Hi, i keep getting error on my GlobalAveragePooling code, got stuck in the implementation…
Tried:
weights =tf.keras.layers.GlobalAveragePooling2D()(grads_val),
but it seems i’m missing something here.
Can you please point me towards the right direction?
1 Like
Hi @Vlad_Poltorak ,
Welcome to the community. If I am right, you are on the “grad_cam” function, right?
Assuming this is right, let me copy here the instructions of the part that you inquire about:
# 4. Compute weights using global average pooling on gradient
# grads_val has shape (Height, Width, Channels) (H,W,C)
# Take the mean across the height and also width, for each channel
# Make sure weights have shape (C)
One key part here is: “Take the mean across the height and also width, for each channel”.
From this, we can probably suspect that the function might not be this keras function but a different one. The keyword here would be ‘mean’.
Try something else and let me know how it goes.
Juan
Hi @Juan_Olano !
You’re right, i am on the “grad_cam” function.
I also tried using the mean function,
weights = K.mean(grads_val,axis=(0,1)) *referring to the height and width axis
but still got an error of “Using a tf.Tensor
as a Python bool
is not allowed”.
I think the problem is probably that little comma at the end of the line there.
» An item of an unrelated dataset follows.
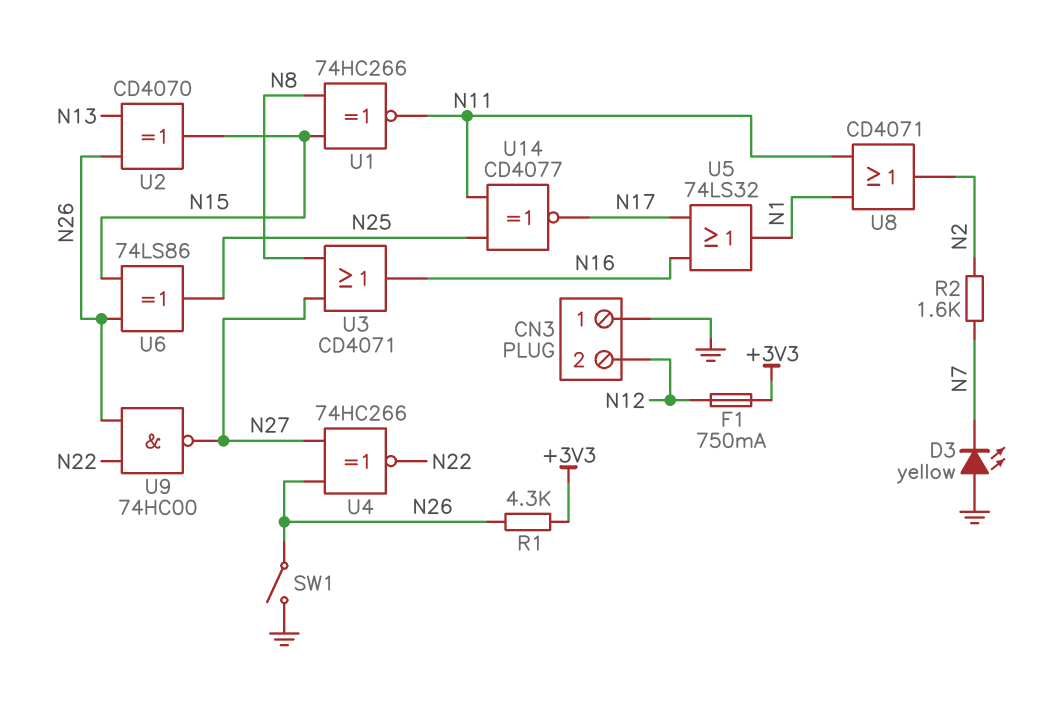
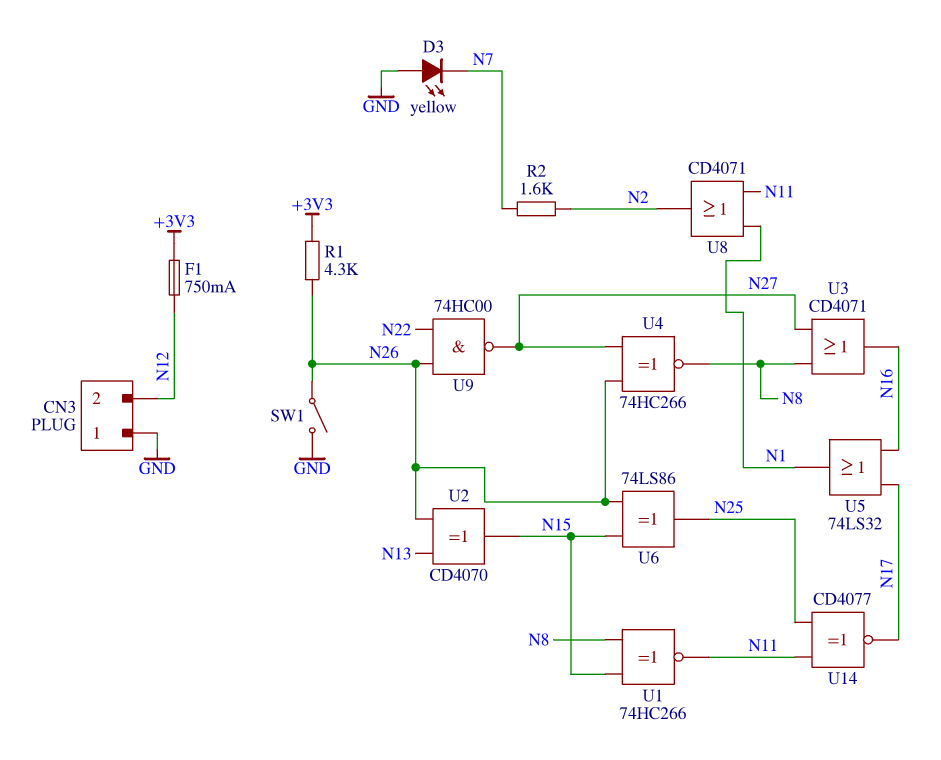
U4: XNOR 74HC266 (in N26, in N27, out N22) -> XNOR 74HC266 (in N26, in N27, out N8)

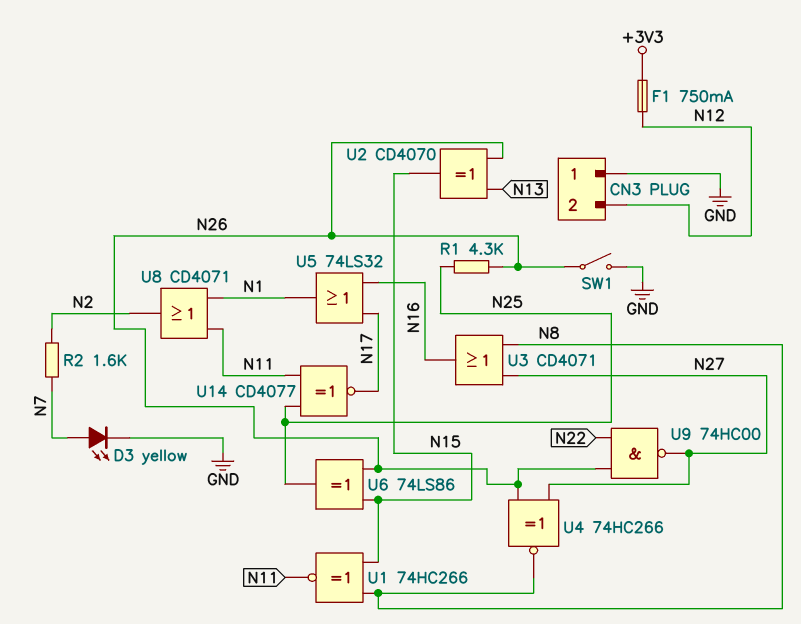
D3: LED yellow (A GND, K N7) -> LED yellow (A N7, K GND)
R1: 4.3k (+3V3, N26) -> 4.3k (N25, N26)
That ends up turning the RHS of that assignment statement into a tuple with two elements. You are doing the Functional model here, not the Sequential model and it looks like maybe you made a classic “copy/paste” error by copying from some code that was doing the Sequential model.
Hi @paulinpaloalto !
The comma wasn’t originally there, just added it editing the post;
the error i’m getting when using the code:
weights =tf.keras.layers.GlobalAveragePooling2D()(grads_val)
is ‘numpy.ndarray’ object has no attribute ‘get_shape’
Sorry, I haven’t done C3 of AI4M yet, so I don’t know this code. But it might help to actually see the full exception trace there. Of course sometimes you get 18 layers of Keras internals, but it usually helps to see the first few layers of the exception trace.
But note that get_shape
is a TF attribute of a Tensor, not a “numpy thing”. So the high level error seems to say is it is expecting a TF Tensor, but apparently got a numpy array instead. Does that shed any light?
Did you reshape grad_vals to remove the batch dimension from grads_val_all_dims?
I’d say also, print your grad_vals so that we can see what object is that.
Another thing, which is probably the issue here: your are using the keras.mean - make sure that this is the appropriate library.
@Juan_Olano
Hi! I attempted using the mean in the numpy library,
weights = np.mean(grads_val,axis=(0,1))
now the error subsided, but still something is wrong with the solution. (I attached the values of the grads_val, reshaped them in the function to “grads_val = grads_val_all_dims[0]”)
I’m glad the previous error was solved. Now we can move one. It seems now that there may be other errors upstream. If the implementation is correct, the resulting squared error should be less than 0.05
At this point we’ll need to go through each one of the steps of the function:
- Hook into model output and last layer activations.
- Get gradients of last layer activations with respect to output.
- Compute value of last layer and gradients for input image.
- Compute weights from gradients by global average pooling.
- Compute the dot product between the last layer and weights to get the score for each pixel.
- Resize, take ReLU, and return cam.
If you’d like, I can take a look at your function - just send me a direct message with the code and I’ll check it out and will come back here to give you more focused hints.
Juan
Hi @Vlad_Poltorak ,
Since the gradients we are getting are not the right ones, lets move one step up in the process: Where are these gradients coming from? If you review the instructions, at some point you’ll get a ‘hook’ which you would use to calculate the values of the spatial_maps and values of the gradients. Make sure you are getting these from the right function.
Check it out and let me know.
Got it,
used “get_spatial_maps_and_gradients” function instead of “spatial_map_and_gradient_function”.